Certainly there exist stronger topologies on distributions, but as a practical matter the weak-* definition is the one that is interesting and I assume that was the direction of your question. There isn't the usual norm topology available on $\mathcal D(U)$, and per Tim's comment do not have a different norm topology either.
$\mathcal D(U)$ is a pretty strict space to be in and to converge in, so it isn't very demanding to be a distribution. The hard work is all put on the test functions, so to speak. Although there is a certain amount of interesting things you can do with distributions, practically distributions are a stepping stone for getting to more interesting spaces, such as using their differentiability properties to define Sobolev spaces.
Some remarks:
$D(U)$ is reflexive, even a Montel space, so the dual of $D'(U)$ with weak or strong topology is again $D(U)$ [This is in contrast to Brian's remark].
A linear functional on $D(U)$ is continuous (i.e. a distribution) if and only if it is sequentially continuous.
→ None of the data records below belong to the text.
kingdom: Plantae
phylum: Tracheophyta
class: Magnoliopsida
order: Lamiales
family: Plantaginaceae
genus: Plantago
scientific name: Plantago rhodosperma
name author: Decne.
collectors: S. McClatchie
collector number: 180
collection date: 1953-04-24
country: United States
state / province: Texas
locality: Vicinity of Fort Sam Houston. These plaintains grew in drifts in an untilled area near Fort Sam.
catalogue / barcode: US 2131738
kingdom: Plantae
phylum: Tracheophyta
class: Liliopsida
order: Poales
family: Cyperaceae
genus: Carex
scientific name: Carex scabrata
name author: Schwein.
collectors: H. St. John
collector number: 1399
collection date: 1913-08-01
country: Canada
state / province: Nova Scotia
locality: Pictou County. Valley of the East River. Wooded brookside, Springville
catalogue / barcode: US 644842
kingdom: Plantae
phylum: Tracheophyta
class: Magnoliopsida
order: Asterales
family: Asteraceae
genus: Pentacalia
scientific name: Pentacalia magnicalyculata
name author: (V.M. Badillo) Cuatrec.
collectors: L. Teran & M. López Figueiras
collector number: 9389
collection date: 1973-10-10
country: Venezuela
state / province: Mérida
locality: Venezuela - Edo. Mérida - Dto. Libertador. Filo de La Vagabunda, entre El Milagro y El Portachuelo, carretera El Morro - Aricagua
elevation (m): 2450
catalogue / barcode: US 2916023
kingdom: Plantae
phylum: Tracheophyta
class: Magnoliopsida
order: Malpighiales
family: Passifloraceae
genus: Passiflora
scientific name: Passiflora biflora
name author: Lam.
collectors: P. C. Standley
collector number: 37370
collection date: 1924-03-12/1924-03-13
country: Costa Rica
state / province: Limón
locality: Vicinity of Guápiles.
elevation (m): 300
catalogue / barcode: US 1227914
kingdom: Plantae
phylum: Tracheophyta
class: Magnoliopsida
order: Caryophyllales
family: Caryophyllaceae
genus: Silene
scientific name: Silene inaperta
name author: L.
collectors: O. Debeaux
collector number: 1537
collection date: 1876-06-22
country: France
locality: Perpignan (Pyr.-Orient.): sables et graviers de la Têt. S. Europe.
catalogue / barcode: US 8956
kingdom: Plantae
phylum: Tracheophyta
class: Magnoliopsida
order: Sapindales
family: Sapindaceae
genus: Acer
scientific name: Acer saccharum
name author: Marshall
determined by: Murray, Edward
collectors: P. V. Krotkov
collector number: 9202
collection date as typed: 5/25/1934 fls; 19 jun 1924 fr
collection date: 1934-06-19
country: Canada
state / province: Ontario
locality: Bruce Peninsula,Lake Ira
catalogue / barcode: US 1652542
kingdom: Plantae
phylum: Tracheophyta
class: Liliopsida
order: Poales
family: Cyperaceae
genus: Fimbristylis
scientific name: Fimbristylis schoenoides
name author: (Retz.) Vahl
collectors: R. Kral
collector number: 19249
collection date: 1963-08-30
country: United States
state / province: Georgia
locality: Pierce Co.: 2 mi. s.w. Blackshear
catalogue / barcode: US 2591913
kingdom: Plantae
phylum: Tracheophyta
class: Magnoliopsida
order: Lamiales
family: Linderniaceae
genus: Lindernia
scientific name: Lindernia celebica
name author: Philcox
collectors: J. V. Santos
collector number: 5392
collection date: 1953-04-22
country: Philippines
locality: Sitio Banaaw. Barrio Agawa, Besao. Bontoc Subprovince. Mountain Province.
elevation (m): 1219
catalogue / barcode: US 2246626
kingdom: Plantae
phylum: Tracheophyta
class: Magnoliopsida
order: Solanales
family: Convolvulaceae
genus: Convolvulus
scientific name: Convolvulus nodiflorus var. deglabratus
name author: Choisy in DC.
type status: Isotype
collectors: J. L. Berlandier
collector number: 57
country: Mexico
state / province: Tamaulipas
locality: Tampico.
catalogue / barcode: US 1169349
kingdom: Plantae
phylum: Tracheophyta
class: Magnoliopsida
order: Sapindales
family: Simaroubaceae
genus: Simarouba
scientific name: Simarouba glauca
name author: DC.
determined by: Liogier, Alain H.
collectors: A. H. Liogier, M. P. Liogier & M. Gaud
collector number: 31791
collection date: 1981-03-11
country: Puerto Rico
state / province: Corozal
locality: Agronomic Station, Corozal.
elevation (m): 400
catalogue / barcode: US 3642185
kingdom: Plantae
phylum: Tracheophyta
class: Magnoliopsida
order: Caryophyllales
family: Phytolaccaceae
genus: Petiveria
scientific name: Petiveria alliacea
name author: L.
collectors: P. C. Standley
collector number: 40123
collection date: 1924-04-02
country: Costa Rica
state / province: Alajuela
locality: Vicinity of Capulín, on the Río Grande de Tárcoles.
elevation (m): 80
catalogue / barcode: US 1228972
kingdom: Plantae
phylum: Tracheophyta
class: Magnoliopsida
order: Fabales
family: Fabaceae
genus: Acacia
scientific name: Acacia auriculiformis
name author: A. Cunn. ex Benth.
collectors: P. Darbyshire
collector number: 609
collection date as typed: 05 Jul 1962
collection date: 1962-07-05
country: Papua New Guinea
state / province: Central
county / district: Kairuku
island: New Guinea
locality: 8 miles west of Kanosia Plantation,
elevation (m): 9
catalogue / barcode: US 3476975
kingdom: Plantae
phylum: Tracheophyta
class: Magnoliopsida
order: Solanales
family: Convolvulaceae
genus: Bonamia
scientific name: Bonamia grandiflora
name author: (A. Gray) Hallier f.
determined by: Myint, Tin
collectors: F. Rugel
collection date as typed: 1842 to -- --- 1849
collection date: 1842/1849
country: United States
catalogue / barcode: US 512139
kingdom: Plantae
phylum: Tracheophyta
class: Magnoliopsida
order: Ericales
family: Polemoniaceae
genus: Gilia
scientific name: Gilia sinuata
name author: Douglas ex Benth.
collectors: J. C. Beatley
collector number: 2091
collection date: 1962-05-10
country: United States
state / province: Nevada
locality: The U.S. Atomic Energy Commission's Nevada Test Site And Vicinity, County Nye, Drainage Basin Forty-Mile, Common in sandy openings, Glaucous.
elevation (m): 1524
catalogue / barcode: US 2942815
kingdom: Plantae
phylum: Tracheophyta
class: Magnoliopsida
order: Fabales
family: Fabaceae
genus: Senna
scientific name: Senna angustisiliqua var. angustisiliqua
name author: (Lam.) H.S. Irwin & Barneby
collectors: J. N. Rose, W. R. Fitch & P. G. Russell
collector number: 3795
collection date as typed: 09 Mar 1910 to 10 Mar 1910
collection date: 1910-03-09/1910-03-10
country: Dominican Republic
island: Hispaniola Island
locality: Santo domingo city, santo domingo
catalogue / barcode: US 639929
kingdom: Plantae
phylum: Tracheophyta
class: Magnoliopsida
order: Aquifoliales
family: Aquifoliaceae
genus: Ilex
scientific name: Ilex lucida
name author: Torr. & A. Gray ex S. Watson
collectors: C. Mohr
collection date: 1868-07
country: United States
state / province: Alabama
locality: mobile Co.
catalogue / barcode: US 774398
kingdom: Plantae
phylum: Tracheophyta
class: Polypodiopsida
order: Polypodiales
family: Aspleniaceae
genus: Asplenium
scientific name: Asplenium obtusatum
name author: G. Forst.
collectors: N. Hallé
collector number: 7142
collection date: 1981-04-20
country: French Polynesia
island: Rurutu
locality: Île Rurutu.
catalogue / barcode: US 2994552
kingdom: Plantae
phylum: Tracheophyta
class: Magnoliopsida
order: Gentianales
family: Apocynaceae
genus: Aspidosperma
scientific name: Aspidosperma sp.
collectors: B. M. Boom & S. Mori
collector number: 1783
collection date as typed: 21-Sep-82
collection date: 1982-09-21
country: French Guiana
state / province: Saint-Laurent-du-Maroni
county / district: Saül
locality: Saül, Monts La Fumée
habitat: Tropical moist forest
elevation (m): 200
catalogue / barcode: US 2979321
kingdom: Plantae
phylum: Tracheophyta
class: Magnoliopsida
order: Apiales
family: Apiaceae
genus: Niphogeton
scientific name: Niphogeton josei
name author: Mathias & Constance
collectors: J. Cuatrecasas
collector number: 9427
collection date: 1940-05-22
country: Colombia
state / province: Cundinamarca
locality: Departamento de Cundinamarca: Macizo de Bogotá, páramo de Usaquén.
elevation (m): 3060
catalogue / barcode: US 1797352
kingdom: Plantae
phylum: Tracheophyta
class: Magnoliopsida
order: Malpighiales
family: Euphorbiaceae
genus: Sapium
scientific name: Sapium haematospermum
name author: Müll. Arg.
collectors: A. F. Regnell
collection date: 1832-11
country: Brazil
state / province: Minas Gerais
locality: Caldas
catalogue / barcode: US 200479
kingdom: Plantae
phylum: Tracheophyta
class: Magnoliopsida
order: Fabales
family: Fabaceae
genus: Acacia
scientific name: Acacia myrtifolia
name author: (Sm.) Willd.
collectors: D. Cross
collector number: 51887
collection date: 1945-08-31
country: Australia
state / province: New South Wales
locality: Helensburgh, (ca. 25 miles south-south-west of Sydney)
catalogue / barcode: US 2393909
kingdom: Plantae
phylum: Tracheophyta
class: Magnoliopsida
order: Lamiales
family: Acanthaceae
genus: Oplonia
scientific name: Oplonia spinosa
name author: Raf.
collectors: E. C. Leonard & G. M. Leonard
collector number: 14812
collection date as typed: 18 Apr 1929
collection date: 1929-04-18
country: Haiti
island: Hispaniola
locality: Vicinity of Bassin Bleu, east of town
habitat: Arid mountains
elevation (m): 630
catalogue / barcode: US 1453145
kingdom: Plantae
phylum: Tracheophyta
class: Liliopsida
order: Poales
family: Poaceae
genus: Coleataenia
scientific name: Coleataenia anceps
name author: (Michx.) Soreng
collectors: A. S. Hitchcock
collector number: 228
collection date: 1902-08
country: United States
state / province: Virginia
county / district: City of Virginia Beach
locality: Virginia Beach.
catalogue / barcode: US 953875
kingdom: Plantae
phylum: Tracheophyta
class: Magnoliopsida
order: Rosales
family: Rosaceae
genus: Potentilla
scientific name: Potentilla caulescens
This is remarkable, as the space of test functions $D(U)$ is not metrizable, so sequential continuity is usually not sufficient.
A sequence of distributions is weakly convergent if and only if it is strongly convergent [i.e. uniformly on bounded subsets of $D(U)$].
The last remark is why usually only the weak topology is known. And Schwartz proved and mentioned this consequence quite often in his book.